Dans la communauté juive alsacienne, l'opposition au projet est aujourd'hui unanime, jusqu'au nouveau grand rabbin de Strasbourg Harold Weil, récemment informé. « Pas d'amalgames. Pour nous, il y a les victimes de la guerre et les victimes du génocide », résume André Kosmicki, président de l'association juive Valiske, qui organise des voyages mémoriels. Les descendants de déportés raciaux ou politiques savent que la grande majorité des incorporés n'ont ni participé à des crimes de masse, ni été complices du génocide. « Je ne peux pas admettre des genres totalement différents, qu'on mette un lieutenant SS, même contre son gré, avec un déporté d'un camp de concentration », s'emporte François Amoudruz, ancien déporté et figure de la résistance de l'Université de Strasbourg repliée à Clermont-Ferrand.

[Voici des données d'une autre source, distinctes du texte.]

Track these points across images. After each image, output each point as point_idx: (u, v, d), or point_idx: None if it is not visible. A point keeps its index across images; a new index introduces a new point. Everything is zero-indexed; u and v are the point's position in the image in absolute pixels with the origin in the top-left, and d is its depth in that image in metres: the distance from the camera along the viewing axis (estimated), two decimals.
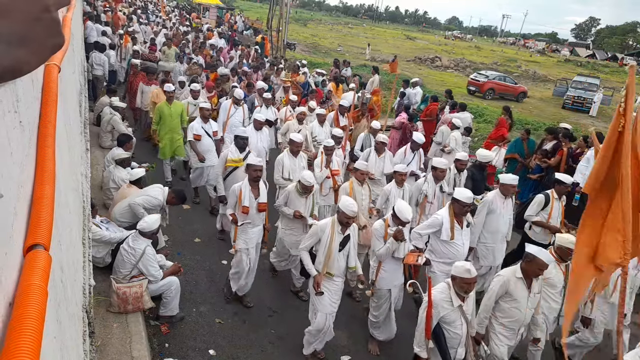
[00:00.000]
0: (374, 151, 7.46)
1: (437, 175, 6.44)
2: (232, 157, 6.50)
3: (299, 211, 5.56)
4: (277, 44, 20.77)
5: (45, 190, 1.11)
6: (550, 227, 6.26)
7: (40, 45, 0.76)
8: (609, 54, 60.71)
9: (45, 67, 1.66)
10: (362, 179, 6.14)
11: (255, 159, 5.48)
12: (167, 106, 8.14)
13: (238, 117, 8.83)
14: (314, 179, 5.52)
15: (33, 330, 0.74)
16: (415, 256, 4.95)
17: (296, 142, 6.57)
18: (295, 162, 6.66)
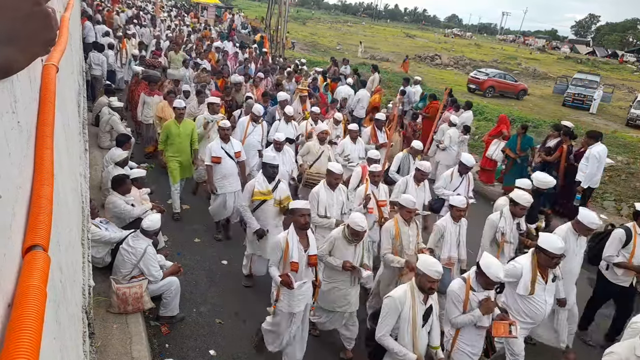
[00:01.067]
0: (412, 180, 6.36)
1: (516, 211, 5.38)
2: (259, 188, 5.48)
3: (349, 262, 4.54)
4: (282, 43, 20.70)
5: (43, 191, 1.11)
6: (636, 268, 5.27)
7: (32, 42, 0.75)
8: (609, 51, 60.68)
9: (43, 67, 1.65)
10: (410, 218, 5.14)
11: (301, 202, 4.53)
12: (175, 125, 7.17)
13: (256, 135, 7.76)
14: (365, 222, 4.49)
15: (32, 331, 0.74)
16: (506, 326, 3.94)
17: (335, 174, 5.52)
18: (333, 196, 5.62)
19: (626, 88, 31.70)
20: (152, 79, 9.59)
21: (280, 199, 5.55)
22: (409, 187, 6.34)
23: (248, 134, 7.67)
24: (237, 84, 11.19)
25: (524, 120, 15.85)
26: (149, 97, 9.30)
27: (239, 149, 6.70)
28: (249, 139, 7.65)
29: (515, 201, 5.36)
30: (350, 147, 7.71)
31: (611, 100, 24.79)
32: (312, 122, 8.62)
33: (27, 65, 0.79)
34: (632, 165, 12.62)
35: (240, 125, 7.78)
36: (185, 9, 37.83)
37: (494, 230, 5.43)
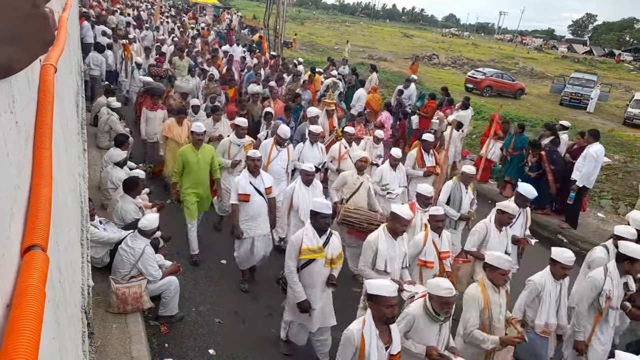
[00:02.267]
0: (493, 225, 5.19)
1: (629, 268, 4.32)
2: (309, 244, 4.31)
3: (435, 349, 3.56)
4: (280, 43, 20.63)
5: (42, 191, 1.11)
6: None
7: (31, 42, 0.76)
8: (606, 50, 60.80)
9: (41, 67, 1.65)
10: (502, 281, 4.04)
11: (385, 285, 3.32)
12: (192, 152, 6.04)
13: (281, 161, 6.72)
14: (452, 287, 3.51)
15: (31, 331, 0.74)
16: None
17: (403, 220, 4.45)
18: (395, 246, 4.53)
19: (623, 87, 31.77)
20: (155, 92, 8.64)
21: (332, 257, 4.42)
22: (491, 236, 5.13)
23: (272, 159, 6.64)
24: (254, 95, 9.99)
25: (521, 120, 15.88)
26: (151, 112, 8.34)
27: (270, 184, 5.66)
28: (273, 165, 6.63)
29: (629, 256, 4.27)
30: (389, 175, 6.70)
31: (608, 99, 24.83)
32: (346, 144, 7.37)
33: (27, 65, 0.80)
34: (629, 164, 12.65)
35: (264, 149, 6.67)
36: (184, 9, 37.77)
37: (596, 293, 4.34)
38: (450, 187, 6.25)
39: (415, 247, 4.89)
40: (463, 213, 6.18)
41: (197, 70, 12.09)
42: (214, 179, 6.38)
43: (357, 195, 6.15)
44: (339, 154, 7.23)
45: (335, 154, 7.30)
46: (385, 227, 4.59)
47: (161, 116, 8.37)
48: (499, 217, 5.16)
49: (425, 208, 5.55)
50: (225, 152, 6.79)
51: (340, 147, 7.28)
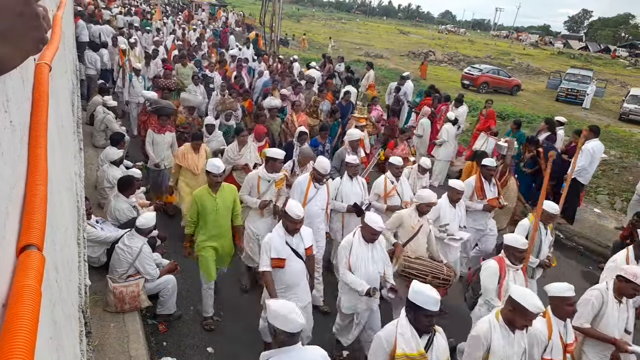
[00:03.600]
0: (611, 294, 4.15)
1: None
2: (405, 348, 3.22)
3: None
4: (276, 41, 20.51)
5: (37, 191, 1.11)
6: None
7: (24, 41, 0.75)
8: (601, 46, 60.96)
9: (35, 66, 1.64)
10: None
11: None
12: (210, 196, 4.83)
13: (320, 201, 5.44)
14: None
15: (27, 331, 0.74)
16: None
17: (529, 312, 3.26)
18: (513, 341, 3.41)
19: (619, 83, 31.87)
20: (164, 111, 7.27)
21: None
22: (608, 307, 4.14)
23: (309, 199, 5.35)
24: (272, 110, 8.66)
25: (517, 116, 15.92)
26: (158, 134, 7.11)
27: (310, 242, 4.39)
28: (310, 206, 5.30)
29: None
30: (448, 213, 5.59)
31: (604, 95, 24.91)
32: (393, 178, 6.02)
33: (20, 63, 0.79)
34: (625, 159, 12.71)
35: (299, 188, 5.44)
36: (179, 7, 37.62)
37: None
38: (527, 228, 5.23)
39: (539, 343, 3.64)
40: (542, 259, 5.26)
41: (200, 74, 11.09)
42: (235, 225, 5.14)
43: (415, 241, 5.03)
44: (385, 190, 5.96)
45: (379, 190, 6.01)
46: (499, 315, 3.43)
47: (169, 139, 7.25)
48: (620, 285, 4.09)
49: (519, 264, 4.35)
50: (253, 190, 5.44)
51: (386, 182, 5.98)
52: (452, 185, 5.63)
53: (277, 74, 12.80)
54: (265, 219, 5.53)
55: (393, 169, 6.00)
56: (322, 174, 5.30)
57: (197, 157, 6.48)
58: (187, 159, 6.43)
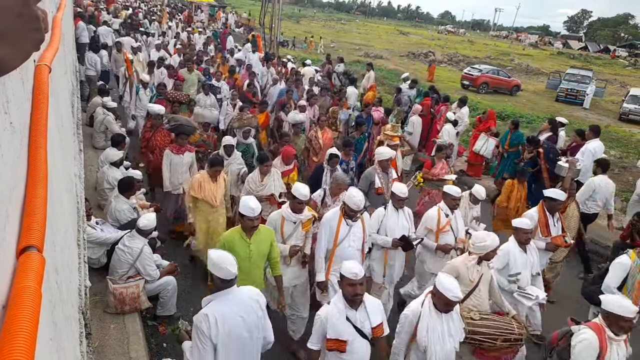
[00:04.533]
0: None
1: None
2: None
3: None
4: (276, 42, 20.44)
5: (37, 192, 1.11)
6: None
7: (23, 42, 0.76)
8: (601, 46, 60.98)
9: (35, 67, 1.65)
10: None
11: None
12: (242, 241, 4.07)
13: (355, 241, 4.58)
14: None
15: (27, 332, 0.74)
16: None
17: None
18: None
19: (618, 83, 31.89)
20: (184, 130, 6.41)
21: None
22: None
23: (340, 240, 4.51)
24: (295, 125, 7.86)
25: (517, 116, 15.93)
26: (176, 155, 6.31)
27: (380, 319, 3.45)
28: (343, 247, 4.52)
29: None
30: (519, 259, 4.69)
31: (604, 95, 24.93)
32: (447, 210, 5.22)
33: (19, 66, 0.79)
34: (625, 160, 12.72)
35: (327, 225, 4.57)
36: (178, 8, 37.63)
37: None
38: (629, 268, 4.49)
39: None
40: None
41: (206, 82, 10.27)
42: (274, 275, 4.37)
43: (476, 295, 4.26)
44: (438, 225, 5.13)
45: (432, 224, 5.18)
46: None
47: (189, 160, 6.46)
48: None
49: (624, 334, 3.46)
50: (276, 232, 4.56)
51: (439, 215, 5.15)
52: (447, 192, 5.23)
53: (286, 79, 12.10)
54: (292, 268, 4.68)
55: (449, 199, 5.20)
56: (355, 211, 4.42)
57: (216, 186, 5.52)
58: (204, 189, 5.47)
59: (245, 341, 3.17)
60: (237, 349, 3.13)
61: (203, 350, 3.01)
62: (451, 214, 5.22)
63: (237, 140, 7.02)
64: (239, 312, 3.11)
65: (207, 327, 3.01)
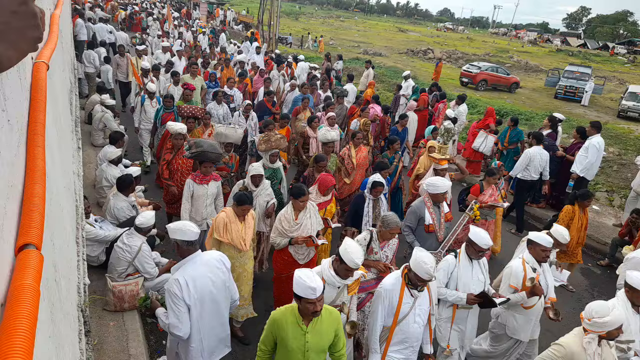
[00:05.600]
0: None
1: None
2: None
3: None
4: (274, 39, 20.36)
5: (35, 190, 1.10)
6: None
7: (20, 39, 0.76)
8: (600, 43, 61.00)
9: (33, 65, 1.64)
10: None
11: None
12: (298, 329, 3.09)
13: (420, 315, 3.72)
14: None
15: (25, 330, 0.74)
16: None
17: None
18: None
19: (617, 80, 31.88)
20: (207, 157, 5.39)
21: None
22: None
23: (403, 315, 3.65)
24: (327, 144, 6.83)
25: (516, 113, 15.93)
26: (199, 185, 5.38)
27: None
28: (407, 323, 3.67)
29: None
30: (632, 323, 3.89)
31: (602, 92, 24.92)
32: (535, 263, 4.31)
33: (16, 63, 0.79)
34: (624, 157, 12.73)
35: (387, 299, 3.67)
36: (175, 6, 37.52)
37: None
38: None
39: None
40: None
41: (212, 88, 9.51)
42: None
43: None
44: (525, 278, 4.22)
45: (516, 281, 4.27)
46: None
47: (214, 192, 5.52)
48: None
49: None
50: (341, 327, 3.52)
51: (525, 270, 4.25)
52: (535, 240, 4.29)
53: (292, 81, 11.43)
54: None
55: (537, 250, 4.29)
56: (425, 280, 3.51)
57: (244, 227, 4.56)
58: (230, 231, 4.47)
59: (215, 299, 3.45)
60: (209, 307, 3.42)
61: (178, 312, 3.24)
62: (539, 268, 4.31)
63: (262, 163, 5.92)
64: (207, 274, 3.37)
65: (180, 290, 3.23)
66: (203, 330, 3.46)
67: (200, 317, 3.37)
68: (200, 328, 3.43)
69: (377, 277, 4.42)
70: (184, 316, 3.27)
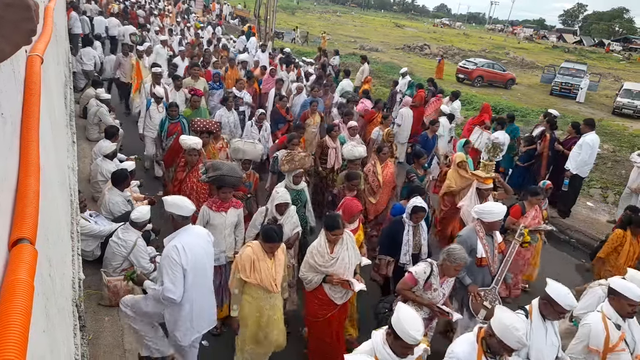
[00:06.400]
0: None
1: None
2: None
3: None
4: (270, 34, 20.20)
5: (29, 184, 1.10)
6: None
7: (14, 32, 0.75)
8: (595, 40, 61.14)
9: (27, 58, 1.63)
10: None
11: None
12: None
13: None
14: None
15: (19, 325, 0.74)
16: None
17: None
18: None
19: (612, 77, 31.99)
20: (227, 182, 4.64)
21: None
22: None
23: None
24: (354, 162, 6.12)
25: (512, 110, 15.96)
26: (217, 213, 4.59)
27: None
28: None
29: None
30: None
31: (598, 89, 25.01)
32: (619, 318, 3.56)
33: (10, 56, 0.78)
34: (618, 153, 12.80)
35: None
36: (173, 0, 37.27)
37: None
38: None
39: None
40: None
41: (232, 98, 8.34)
42: None
43: None
44: (607, 342, 3.51)
45: (597, 342, 3.54)
46: None
47: (234, 220, 4.72)
48: None
49: None
50: None
51: (607, 327, 3.51)
52: (621, 292, 3.51)
53: None
54: None
55: (622, 303, 3.53)
56: (513, 350, 2.93)
57: (274, 265, 3.92)
58: (259, 270, 3.83)
59: (206, 268, 3.73)
60: (201, 275, 3.66)
61: (174, 276, 3.42)
62: (624, 323, 3.56)
63: (284, 184, 5.37)
64: (199, 243, 3.65)
65: (177, 255, 3.43)
66: (194, 296, 3.64)
67: (193, 283, 3.56)
68: (193, 294, 3.61)
69: (429, 316, 4.05)
70: (179, 281, 3.45)
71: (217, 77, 9.77)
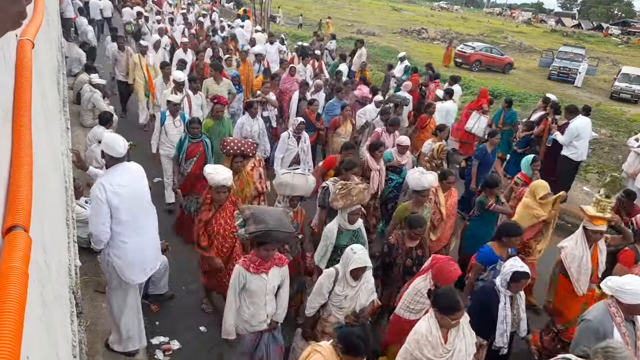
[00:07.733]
0: None
1: None
2: None
3: None
4: (267, 17, 19.93)
5: (22, 171, 1.08)
6: None
7: (2, 15, 0.73)
8: (594, 24, 60.76)
9: (18, 42, 1.60)
10: None
11: None
12: None
13: None
14: None
15: (13, 312, 0.73)
16: None
17: None
18: None
19: (610, 61, 31.89)
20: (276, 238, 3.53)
21: None
22: None
23: None
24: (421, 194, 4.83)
25: (509, 94, 15.91)
26: (256, 276, 3.51)
27: None
28: None
29: None
30: None
31: (596, 73, 24.94)
32: None
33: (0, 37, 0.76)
34: (615, 138, 12.82)
35: None
36: None
37: None
38: None
39: None
40: None
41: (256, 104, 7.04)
42: None
43: None
44: None
45: None
46: None
47: (276, 283, 3.67)
48: None
49: None
50: None
51: None
52: None
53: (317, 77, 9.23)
54: None
55: None
56: None
57: None
58: None
59: (143, 202, 3.84)
60: (138, 208, 3.76)
61: (99, 212, 3.54)
62: None
63: (337, 223, 4.40)
64: (130, 180, 3.73)
65: (102, 193, 3.51)
66: (136, 226, 3.74)
67: (131, 214, 3.66)
68: (133, 225, 3.72)
69: None
70: (104, 217, 3.54)
71: (236, 80, 8.44)
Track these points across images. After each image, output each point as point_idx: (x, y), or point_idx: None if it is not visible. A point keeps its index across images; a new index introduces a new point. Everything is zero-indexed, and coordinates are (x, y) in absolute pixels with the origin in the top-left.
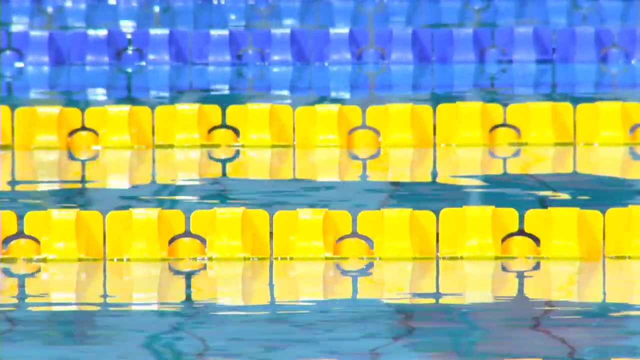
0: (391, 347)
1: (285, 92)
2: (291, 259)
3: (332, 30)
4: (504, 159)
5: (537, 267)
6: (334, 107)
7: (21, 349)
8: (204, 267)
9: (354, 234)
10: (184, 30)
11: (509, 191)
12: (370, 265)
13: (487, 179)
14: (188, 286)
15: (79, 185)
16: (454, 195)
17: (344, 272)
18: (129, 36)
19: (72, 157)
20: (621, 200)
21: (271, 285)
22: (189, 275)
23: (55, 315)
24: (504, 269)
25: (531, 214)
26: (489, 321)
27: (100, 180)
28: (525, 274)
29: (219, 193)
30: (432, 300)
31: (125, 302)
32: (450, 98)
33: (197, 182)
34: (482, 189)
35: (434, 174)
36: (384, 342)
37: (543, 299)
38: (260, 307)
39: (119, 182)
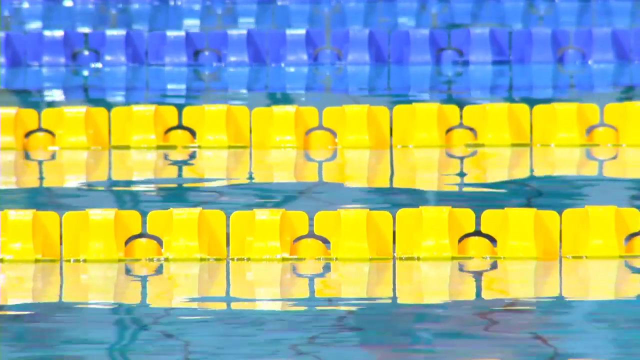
0: (341, 347)
1: (242, 93)
2: (248, 259)
3: (289, 32)
4: (461, 160)
5: (494, 267)
6: (291, 108)
7: None
8: (161, 268)
9: (311, 234)
10: (140, 31)
11: (465, 192)
12: (326, 266)
13: (442, 180)
14: (144, 287)
15: (36, 186)
16: (411, 196)
17: (300, 273)
18: (85, 37)
19: (28, 158)
20: (577, 200)
21: (227, 286)
22: (144, 276)
23: (8, 316)
24: (460, 269)
25: (487, 215)
26: (445, 321)
27: (57, 181)
28: (482, 274)
29: (175, 194)
30: (389, 301)
31: (80, 302)
32: (407, 99)
33: (153, 183)
34: (438, 190)
35: (391, 175)
36: (334, 343)
37: (500, 299)
38: (215, 308)
39: (75, 182)
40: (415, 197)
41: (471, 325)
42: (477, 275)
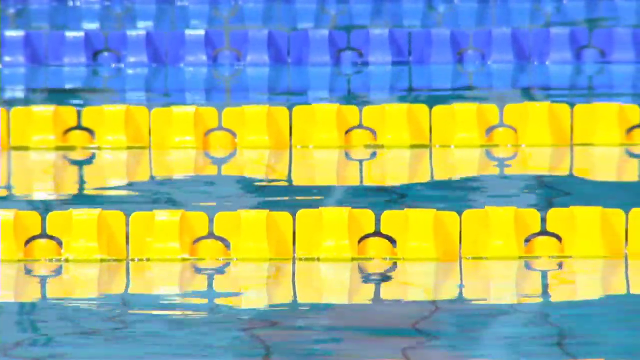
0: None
1: (142, 93)
2: (148, 260)
3: (188, 32)
4: (360, 160)
5: (393, 268)
6: (190, 109)
7: None
8: (60, 269)
9: (211, 235)
10: (39, 32)
11: (365, 192)
12: (226, 266)
13: (341, 180)
14: (43, 287)
15: None
16: (311, 197)
17: (200, 272)
18: None
19: None
20: (477, 201)
21: (127, 287)
22: (43, 277)
23: None
24: (360, 270)
25: (387, 215)
26: (343, 324)
27: None
28: (381, 275)
29: (75, 195)
30: (287, 300)
31: None
32: (306, 100)
33: (53, 184)
34: (339, 190)
35: (290, 175)
36: (231, 345)
37: (397, 300)
38: (113, 308)
39: None
40: (315, 198)
41: (369, 327)
42: (377, 276)
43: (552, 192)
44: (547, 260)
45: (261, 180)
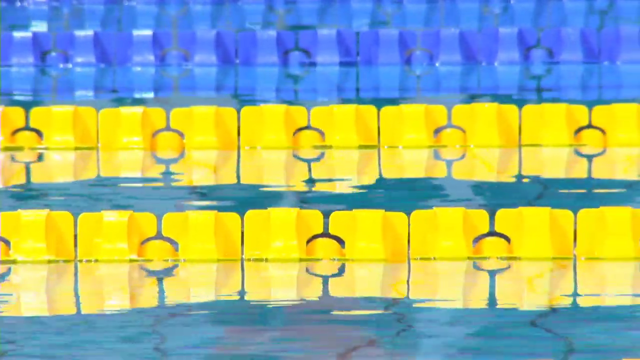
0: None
1: (90, 94)
2: (96, 261)
3: (135, 32)
4: (308, 161)
5: (341, 269)
6: (138, 109)
7: None
8: (9, 270)
9: (159, 236)
10: None
11: (315, 194)
12: (175, 267)
13: (289, 181)
14: None
15: None
16: (262, 198)
17: (149, 274)
18: None
19: None
20: (426, 201)
21: (75, 289)
22: None
23: None
24: (308, 270)
25: (336, 216)
26: (294, 322)
27: None
28: (330, 275)
29: (23, 196)
30: (237, 297)
31: None
32: (254, 101)
33: (0, 185)
34: (286, 191)
35: (239, 177)
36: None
37: (346, 297)
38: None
39: None
40: (263, 199)
41: (317, 324)
42: (325, 277)
43: (501, 192)
44: (496, 261)
45: (209, 181)
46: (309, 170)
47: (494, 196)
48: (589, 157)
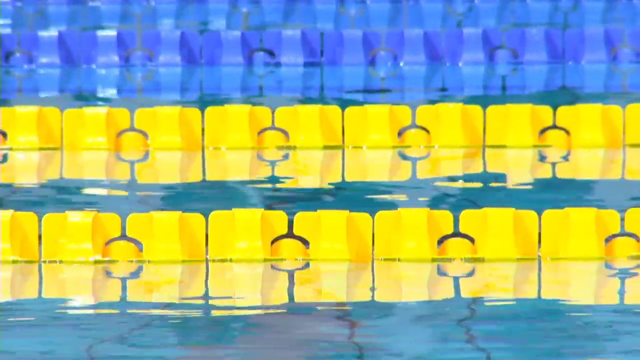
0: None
1: (54, 94)
2: (60, 262)
3: (100, 33)
4: (272, 163)
5: (306, 267)
6: (103, 110)
7: None
8: None
9: (124, 236)
10: None
11: (279, 194)
12: (140, 269)
13: (256, 181)
14: None
15: None
16: (226, 198)
17: (114, 275)
18: None
19: None
20: (390, 202)
21: (40, 289)
22: None
23: None
24: (273, 269)
25: (300, 217)
26: (256, 327)
27: None
28: (295, 275)
29: None
30: (201, 301)
31: None
32: (219, 101)
33: None
34: (250, 192)
35: (203, 176)
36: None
37: (308, 301)
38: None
39: None
40: (227, 199)
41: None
42: (290, 275)
43: (465, 193)
44: (460, 263)
45: (174, 181)
46: (273, 170)
47: (458, 197)
48: (553, 158)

Les intéressés « pas consultés »

Pourtant, parmi les associations et organisations opposées depuis le début, personne n'a été consulté. Ni le Consistoire et le grand rabbin de Strasbourg, ni la Fondation pour la mémoire de la déportation (FMD). L'Association pour les études sur la résistance intérieure alsacienne (AERIA), qui a réuni et fourni énormément de témoignages, non plus. « On se demande avec qui [Philippe Richert] a travaillé », avoue, sceptique, Mireille Hincker, membre fondatrice de l'association et veuve d'un résistant. « Je n'ai pas été consulté du tout, alors que tout le monde sait qui je suis dans le monde de la déportation », déplore François Amoudruz. Pour lui, le Mur restera à l'état de projet  : « Nous ne l'admettons pas et nous ne l'admettrons pas  !  », martèle-t-il. Après un printemps de vifs débats alimentés dans la presse locale, le président de la Région Grand Est a tenté de les éteindre en annonçant de nouvelles concertations. Le Mur des noms « est toujours d'actualité », annonce aujourd'hui la Région, avant d'ajouter : « une réflexion est en cours avec un comité scientifique ». Une consultation aura lieu en janvier et les associations concernées attendent toujours d'être sollicitées.